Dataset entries
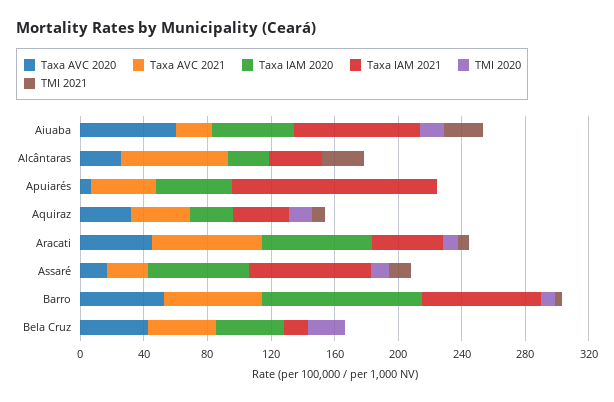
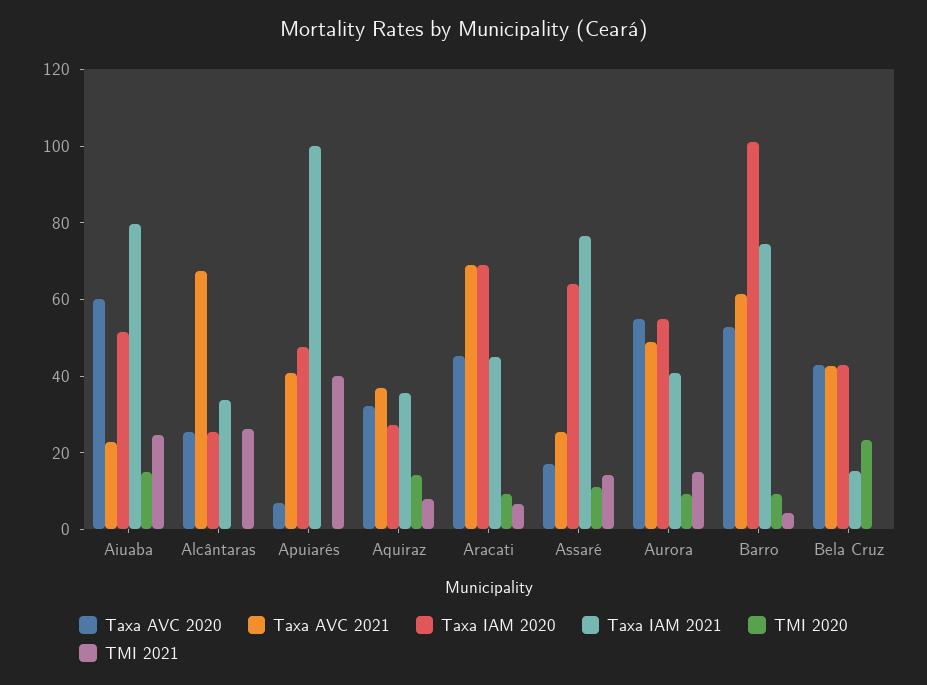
Taxa IAM 2021, Apuiarés: 130 -> 100
TMI 2021, Apuiarés: 0 -> 40
Taxa AVC 2020, Aurora: none -> 55
Taxa AVC 2021, Aurora: none -> 50
Taxa IAM 2020, Aurora: none -> 55
Taxa IAM 2021, Aurora: none -> 40
TMI 2020, Aurora: none -> 10
TMI 2021, Aurora: none -> 15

- **What you need to do**:
Without any of the pictures, set the entries down again exactly as written.

- **Task response**:
Taxa IAM 2021, Apuiarés: 130 -> 100
TMI 2021, Apuiarés: 0 -> 40
Taxa AVC 2020, Aurora: none -> 55
Taxa AVC 2021, Aurora: none -> 50
Taxa IAM 2020, Aurora: none -> 55
Taxa IAM 2021, Aurora: none -> 40
TMI 2020, Aurora: none -> 10
TMI 2021, Aurora: none -> 15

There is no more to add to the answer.